If books weren’t dangerous then totalitarian regimes wouldn’t bother banning them.
What the frak?
What else are kids supposed to do while cooped up in the bus for a couple hours every day… longer if the bus breaks down and the backup bus breaks down too…?
This guy is way ahead on the safety curve.
Keep kids safe at all costs.
The driver’s just jealous that these kids are getting an education.
Oh, thank god, someone has foiled the runaway scurge of book-related accidental impalement! Finally, someone thought of the children - and not just some petty, control freak with a totalitarian streak arbitrarily looking to make children into obedient, empty Stepford children, either. No, this is clearly a forward thinking Transportation Safety Hero who deserved the full backing and support of the school board in his drive to make school transportation into the unproductive, mindless drudge it should be. Next step: pallet wrap.

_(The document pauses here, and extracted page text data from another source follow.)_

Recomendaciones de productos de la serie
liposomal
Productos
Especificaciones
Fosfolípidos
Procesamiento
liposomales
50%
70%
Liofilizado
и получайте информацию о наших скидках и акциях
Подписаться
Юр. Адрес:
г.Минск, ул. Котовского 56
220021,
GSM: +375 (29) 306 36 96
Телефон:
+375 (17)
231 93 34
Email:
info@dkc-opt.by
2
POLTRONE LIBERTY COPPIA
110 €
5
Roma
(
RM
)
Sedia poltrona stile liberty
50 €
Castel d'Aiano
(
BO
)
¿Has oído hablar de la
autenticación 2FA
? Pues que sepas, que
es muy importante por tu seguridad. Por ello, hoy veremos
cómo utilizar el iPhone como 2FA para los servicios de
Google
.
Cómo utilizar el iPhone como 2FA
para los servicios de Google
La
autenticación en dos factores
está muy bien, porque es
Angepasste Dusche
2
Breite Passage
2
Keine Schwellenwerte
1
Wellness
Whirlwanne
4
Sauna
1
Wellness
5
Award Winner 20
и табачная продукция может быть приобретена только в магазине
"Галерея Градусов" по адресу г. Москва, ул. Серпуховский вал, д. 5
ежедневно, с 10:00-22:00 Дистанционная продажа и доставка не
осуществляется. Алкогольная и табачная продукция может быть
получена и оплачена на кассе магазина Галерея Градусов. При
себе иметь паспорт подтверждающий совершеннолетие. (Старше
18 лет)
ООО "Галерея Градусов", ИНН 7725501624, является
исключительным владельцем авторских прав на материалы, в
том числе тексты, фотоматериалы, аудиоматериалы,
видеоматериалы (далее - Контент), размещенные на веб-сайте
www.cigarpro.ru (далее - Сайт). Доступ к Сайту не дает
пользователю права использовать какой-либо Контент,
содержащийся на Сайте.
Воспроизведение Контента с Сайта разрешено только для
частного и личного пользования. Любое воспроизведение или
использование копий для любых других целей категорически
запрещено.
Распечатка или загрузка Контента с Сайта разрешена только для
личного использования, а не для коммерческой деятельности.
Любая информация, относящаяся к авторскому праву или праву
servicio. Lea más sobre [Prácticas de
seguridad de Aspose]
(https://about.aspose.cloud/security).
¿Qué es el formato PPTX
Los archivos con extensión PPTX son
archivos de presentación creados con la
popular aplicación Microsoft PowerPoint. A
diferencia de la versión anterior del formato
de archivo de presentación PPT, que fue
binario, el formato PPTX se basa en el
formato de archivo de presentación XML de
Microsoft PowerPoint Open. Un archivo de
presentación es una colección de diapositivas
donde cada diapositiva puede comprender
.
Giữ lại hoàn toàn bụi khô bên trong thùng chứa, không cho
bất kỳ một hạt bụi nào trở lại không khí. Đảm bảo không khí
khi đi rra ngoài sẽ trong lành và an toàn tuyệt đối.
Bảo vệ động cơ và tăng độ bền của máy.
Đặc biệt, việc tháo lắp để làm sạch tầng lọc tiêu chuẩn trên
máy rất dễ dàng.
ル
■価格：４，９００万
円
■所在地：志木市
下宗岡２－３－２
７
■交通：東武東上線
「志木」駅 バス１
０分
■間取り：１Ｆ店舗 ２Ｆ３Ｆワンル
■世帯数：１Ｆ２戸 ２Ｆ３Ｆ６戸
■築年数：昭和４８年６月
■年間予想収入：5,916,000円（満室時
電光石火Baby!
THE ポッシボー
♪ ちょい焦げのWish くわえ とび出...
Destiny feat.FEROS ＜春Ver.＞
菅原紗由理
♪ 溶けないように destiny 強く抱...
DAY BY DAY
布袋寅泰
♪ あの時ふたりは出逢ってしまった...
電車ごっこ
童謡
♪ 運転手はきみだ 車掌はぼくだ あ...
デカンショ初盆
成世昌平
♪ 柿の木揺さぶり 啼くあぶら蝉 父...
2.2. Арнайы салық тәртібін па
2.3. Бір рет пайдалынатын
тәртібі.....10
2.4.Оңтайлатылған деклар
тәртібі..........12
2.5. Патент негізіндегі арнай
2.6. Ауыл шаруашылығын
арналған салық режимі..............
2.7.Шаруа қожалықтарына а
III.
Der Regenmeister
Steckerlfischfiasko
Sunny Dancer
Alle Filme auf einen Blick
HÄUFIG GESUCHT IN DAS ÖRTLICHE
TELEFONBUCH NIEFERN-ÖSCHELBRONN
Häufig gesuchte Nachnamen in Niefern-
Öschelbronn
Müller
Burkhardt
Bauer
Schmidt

I’m sure it’s just that they don’t want to go on the slippery slope to the Midwich cuckoos.
Some things never change. My mom had to go yell at the school when they didn’t want me reading out on the playground, and that was back in the 80s.
Why isn’t there an X Prize to find a screening method to filter out people who want a position of authority just for the rush of power they get, no matter how petty?
Our bus driver was surprisingly tolerant… That is until we would get to Lord-o-the-Flies levels of activity at which point he would pull the bus to the side and utter “Keep your goddamn scratchers to yourselves you bloody little savages!”
If I couldn’t have read textbooks (and finished up homework) on the bus, I might have been in SERIOUS trouble for most of my school career. And don’t get me STARTED on “back seat Tootsie-Pop Club”.
Seriously though, I rode the same bus for all 13 years of public schooling, with the same driver. He was kind of a cranky guy, but he never really yelled at us or set rules. His method of discipline consisted of slowly lowering the volume of the radio (yes, kiddies, back in the 60’s we could listen to Top 40 radio on the bus), because the noisier we were, the less we could hear. If the radio went silent, we knew we were in trouble, but if we persisted he would tune in a country station. THAT usually killed any kind of bad behavior. As a last resort, he would pull the bus over, turn around and just stare at us. That would do it.
His brother drove my bus, obviously. The only difference was that he used Christian music as the final resort. We were s generally good bus because we liked the top 40 station!
“the person who drives the bus is allowed to make the rules.” What is this Mutiny on the Bounty? Buck-passing mindlessness at its worst.
But thanks for the awesome jet bus image. That’s proper context.
One of the other factors was that all grades, K-12, rode the same bus. Usually younger kids were a bit afraid to act up in the presence of “almost adults”, and even the junior high kids could be roped in by the seniors and juniors who just didn’t want to deal with the chaos.
The joke’s on him, because all along the road there are signs and advertising, and there’s no way to stop her from reading short of gouging out her eyes. At first, they seem like unconnected random messages, but in time they become the acrostic of a new gospel in the war between the generations.
What if she wore safety goggles and restricted her reading to really boring books?
That’s interesting. In my high school experience, the Junior and Seniors were powerful agents of organized chaos. I’d chalk it up to hormones and not being really bored, in addition to resentment for not being allowed the independence to drive themselves, since most of the Juniors and Seniors had licenses, but didn’t have cars. The few instigators were always figuring out ways to fray and then shatter the driver’s nerves, to the point where I remember getting on the bus several times with the driver’s eyes all puffy because she’d been crying.
I remember riding the schoolbus as an ordeals, and reading was the best way to endure the ordeal. However, I remember generally trusting the bus drivers, who seemed to look out for me.
I’m guessing this is out of the question:
Well it’s Canada. Maybe they were worried that if she kept on reading she might go on to become a climate scientist.